EXERCISE DESCRIPTION: The entries below must be copied exactly as they are.

Records from a dataset:
# # # #
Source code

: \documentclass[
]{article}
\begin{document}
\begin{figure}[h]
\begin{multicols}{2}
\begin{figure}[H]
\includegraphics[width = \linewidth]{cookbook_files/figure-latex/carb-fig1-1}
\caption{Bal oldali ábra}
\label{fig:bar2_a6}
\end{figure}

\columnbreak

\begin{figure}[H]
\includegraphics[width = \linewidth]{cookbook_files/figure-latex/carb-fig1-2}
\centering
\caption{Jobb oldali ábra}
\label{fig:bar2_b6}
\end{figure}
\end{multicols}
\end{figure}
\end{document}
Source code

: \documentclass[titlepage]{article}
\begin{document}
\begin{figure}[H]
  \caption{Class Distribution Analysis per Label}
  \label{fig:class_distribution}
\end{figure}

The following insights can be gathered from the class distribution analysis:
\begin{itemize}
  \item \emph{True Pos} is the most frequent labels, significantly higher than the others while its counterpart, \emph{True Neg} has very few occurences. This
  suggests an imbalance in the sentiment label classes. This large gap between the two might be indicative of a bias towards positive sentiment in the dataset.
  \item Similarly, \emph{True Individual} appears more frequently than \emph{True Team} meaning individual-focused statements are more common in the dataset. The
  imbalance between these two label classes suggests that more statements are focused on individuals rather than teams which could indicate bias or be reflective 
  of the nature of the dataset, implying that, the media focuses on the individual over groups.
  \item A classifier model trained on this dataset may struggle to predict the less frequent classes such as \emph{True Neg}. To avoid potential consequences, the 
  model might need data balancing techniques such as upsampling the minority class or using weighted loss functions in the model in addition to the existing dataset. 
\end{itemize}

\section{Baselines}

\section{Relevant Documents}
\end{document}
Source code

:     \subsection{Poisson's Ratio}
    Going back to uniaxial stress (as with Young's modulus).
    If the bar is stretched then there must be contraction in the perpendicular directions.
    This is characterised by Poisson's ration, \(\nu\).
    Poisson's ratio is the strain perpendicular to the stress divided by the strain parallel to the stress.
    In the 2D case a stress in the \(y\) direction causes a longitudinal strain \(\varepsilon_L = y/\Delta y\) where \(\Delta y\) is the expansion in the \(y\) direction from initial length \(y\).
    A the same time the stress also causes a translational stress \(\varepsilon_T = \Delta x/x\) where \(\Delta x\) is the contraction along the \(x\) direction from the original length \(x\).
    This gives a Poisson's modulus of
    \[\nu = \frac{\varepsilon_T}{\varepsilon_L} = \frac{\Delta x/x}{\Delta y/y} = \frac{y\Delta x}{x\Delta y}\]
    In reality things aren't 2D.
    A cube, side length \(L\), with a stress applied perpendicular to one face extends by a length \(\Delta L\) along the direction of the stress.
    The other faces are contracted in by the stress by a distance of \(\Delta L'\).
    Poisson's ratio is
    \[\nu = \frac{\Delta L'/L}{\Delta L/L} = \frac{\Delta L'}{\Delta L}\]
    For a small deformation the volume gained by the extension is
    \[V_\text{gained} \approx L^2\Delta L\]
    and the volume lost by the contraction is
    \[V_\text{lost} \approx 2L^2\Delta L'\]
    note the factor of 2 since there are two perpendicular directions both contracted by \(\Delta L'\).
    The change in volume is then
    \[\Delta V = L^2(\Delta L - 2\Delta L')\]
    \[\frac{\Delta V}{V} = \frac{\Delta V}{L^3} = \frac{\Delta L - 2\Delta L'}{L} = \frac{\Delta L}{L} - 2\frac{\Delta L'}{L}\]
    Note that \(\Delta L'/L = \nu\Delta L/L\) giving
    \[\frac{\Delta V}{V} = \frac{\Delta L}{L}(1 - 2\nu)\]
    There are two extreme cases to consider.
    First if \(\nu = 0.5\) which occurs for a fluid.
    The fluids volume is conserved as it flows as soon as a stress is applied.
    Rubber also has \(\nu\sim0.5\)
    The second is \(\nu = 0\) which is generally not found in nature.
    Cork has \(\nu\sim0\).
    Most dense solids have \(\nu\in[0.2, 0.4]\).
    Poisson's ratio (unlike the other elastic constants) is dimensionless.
# # # #
EXERCISE RESULT:
Source code

: \documentclass[
]{article}
\begin{document}
\begin{figure}[h]
\begin{multicols}{2}
\begin{figure}[H]
\includegraphics[width = \linewidth]{cookbook_files/figure-latex/carb-fig1-1}
\caption{Bal oldali ábra}
\label{fig:bar2_a6}
\end{figure}

\columnbreak

\begin{figure}[H]
\includegraphics[width = \linewidth]{cookbook_files/figure-latex/carb-fig1-2}
\centering
\caption{Jobb oldali ábra}
\label{fig:bar2_b6}
\end{figure}
\end{multicols}
\end{figure}
\end{document}
Source code

: \documentclass[titlepage]{article}
\begin{document}
\begin{figure}[H]
  \caption{Class Distribution Analysis per Label}
  \label{fig:class_distribution}
\end{figure}

The following insights can be gathered from the class distribution analysis:
\begin{itemize}
  \item \emph{True Pos} is the most frequent labels, significantly higher than the others while its counterpart, \emph{True Neg} has very few occurences. This
  suggests an imbalance in the sentiment label classes. This large gap between the two might be indicative of a bias towards positive sentiment in the dataset.
  \item Similarly, \emph{True Individual} appears more frequently than \emph{True Team} meaning individual-focused statements are more common in the dataset. The
  imbalance between these two label classes suggests that more statements are focused on individuals rather than teams which could indicate bias or be reflective 
  of the nature of the dataset, implying that, the media focuses on the individual over groups.
  \item A classifier model trained on this dataset may struggle to predict the less frequent classes such as \emph{True Neg}. To avoid potential consequences, the 
  model might need data balancing techniques such as upsampling the minority class or using weighted loss functions in the model in addition to the existing dataset. 
\end{itemize}

\section{Baselines}

\section{Relevant Documents}
\end{document}
Source code

:     \subsection{Poisson's Ratio}
    Going back to uniaxial stress (as with Young's modulus).
    If the bar is stretched then there must be contraction in the perpendicular directions.
    This is characterised by Poisson's ration, \(\nu\).
    Poisson's ratio is the strain perpendicular to the stress divided by the strain parallel to the stress.
    In the 2D case a stress in the \(y\) direction causes a longitudinal strain \(\varepsilon_L = y/\Delta y\) where \(\Delta y\) is the expansion in the \(y\) direction from initial length \(y\).
    A the same time the stress also causes a translational stress \(\varepsilon_T = \Delta x/x\) where \(\Delta x\) is the contraction along the \(x\) direction from the original length \(x\).
    This gives a Poisson's modulus of
    \[\nu = \frac{\varepsilon_T}{\varepsilon_L} = \frac{\Delta x/x}{\Delta y/y} = \frac{y\Delta x}{x\Delta y}\]
    In reality things aren't 2D.
    A cube, side length \(L\), with a stress applied perpendicular to one face extends by a length \(\Delta L\) along the direction of the stress.
    The other faces are contracted in by the stress by a distance of \(\Delta L'\).
    Poisson's ratio is
    \[\nu = \frac{\Delta L'/L}{\Delta L/L} = \frac{\Delta L'}{\Delta L}\]
    For a small deformation the volume gained by the extension is
    \[V_\text{gained} \approx L^2\Delta L\]
    and the volume lost by the contraction is
    \[V_\text{lost} \approx 2L^2\Delta L'\]
    note the factor of 2 since there are two perpendicular directions both contracted by \(\Delta L'\).
    The change in volume is then
    \[\Delta V = L^2(\Delta L - 2\Delta L')\]
    \[\frac{\Delta V}{V} = \frac{\Delta V}{L^3} = \frac{\Delta L - 2\Delta L'}{L} = \frac{\Delta L}{L} - 2\frac{\Delta L'}{L}\]
    Note that \(\Delta L'/L = \nu\Delta L/L\) giving
    \[\frac{\Delta V}{V} = \frac{\Delta L}{L}(1 - 2\nu)\]
    There are two extreme cases to consider.
    First if \(\nu = 0.5\) which occurs for a fluid.
    The fluids volume is conserved as it flows as soon as a stress is applied.
    Rubber also has \(\nu\sim0.5\)
    The second is \(\nu = 0\) which is generally not found in nature.
    Cork has \(\nu\sim0\).
    Most dense solids have \(\nu\in[0.2, 0.4]\).
    Poisson's ratio (unlike the other elastic constants) is dimensionless.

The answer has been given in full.